▶ PASSAGE:

BEGIN

AR figured out that for $u_\lambda$ to be a solution if $u$ is, $\gamma=m+2$. Correct!

Then $\lambda = t^{-\frac{1}{\gamma}}$ results in $u(x,t)=t^{-\frac{1}{\gamma}}\phi (x {-\frac{1}{\gamma}})$. Good!

Then plugging into equation transforming it AR got the first equation on page 3 (not sure why you open parenthesis and then collapsed them again)
\begin{equation*}
-\frac{1}{m+2}(\eta \phi)'=(\phi^m \phi')'
\end{equation*}
with $\phi=\phi(\eta)$.--Good!

Integrating and then understanding that $C=0$ for interesting solution AR got
\begin{equation}
-\frac{1}{m+2}\eta \phi =\phi^m \phi'
\tag{A}
\end{equation}

Then AR wrote it as
\begin{equation}
-\frac{1}{m+2}\eta d\eta =\phi^{m-1} d \phi.

END

▶ TO-DO LIST:
1 > In the review of AR's derivation, condense the paragraph that begins "Integrating and then understanding" while keeping its main facts.
2 > Pick up the review of AR's derivation at its last line and carry it forward.

▶ SOURCE EXCERPT:
BEGIN

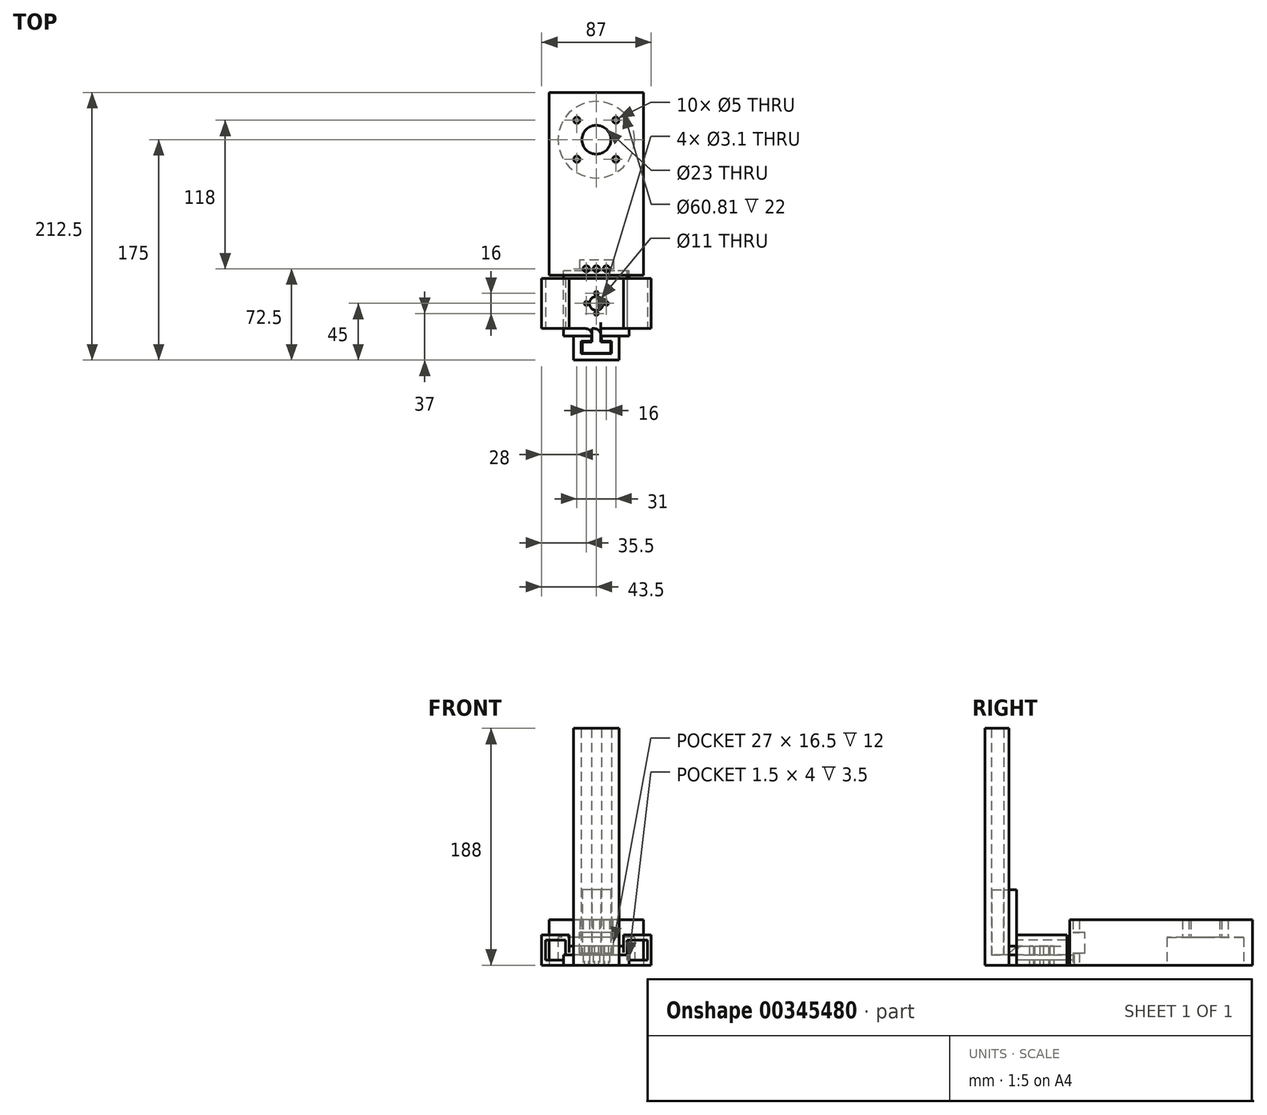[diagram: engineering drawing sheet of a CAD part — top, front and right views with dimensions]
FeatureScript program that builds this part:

END

▶ ANSWERS PROVIDED:
1 > After integrating and taking $C=0$ to get an interesting solution, AR obtained equation (A): $-\frac{1}{m+2}\eta \phi =\phi^m \phi'$.

2 >
\tag{B}
\end{equation}
Looks right.

Now integrating AR got
\begin{equation}
\frac{1}{2(m+2)}(C-\eta ^2) =\frac{1}{m}\phi^m \implies \phi(\eta)=\kappa \bigl(C-\eta ^2)\bigr)^{1/m}
\tag{C}
\end{equation}
with $\kappa= \bigl(\frac{m}{2(m+2)}\bigr)^{1/m}$ which would be the few last lines on page 3. The last line in her Page 3 is definitely wrong due to improper manipulation but  we have a bigger issue here: $\phi(\eta)$ as given by (C) does not tend to $0$ as $\eta \to \infty$; in contrast $C-\eta ^2$ becomes a large negative number and a real-valued $\phi$ may even fail to exist!!!

I warned that there is a tricky spot in this problem--but there is a correct solution (it does exist)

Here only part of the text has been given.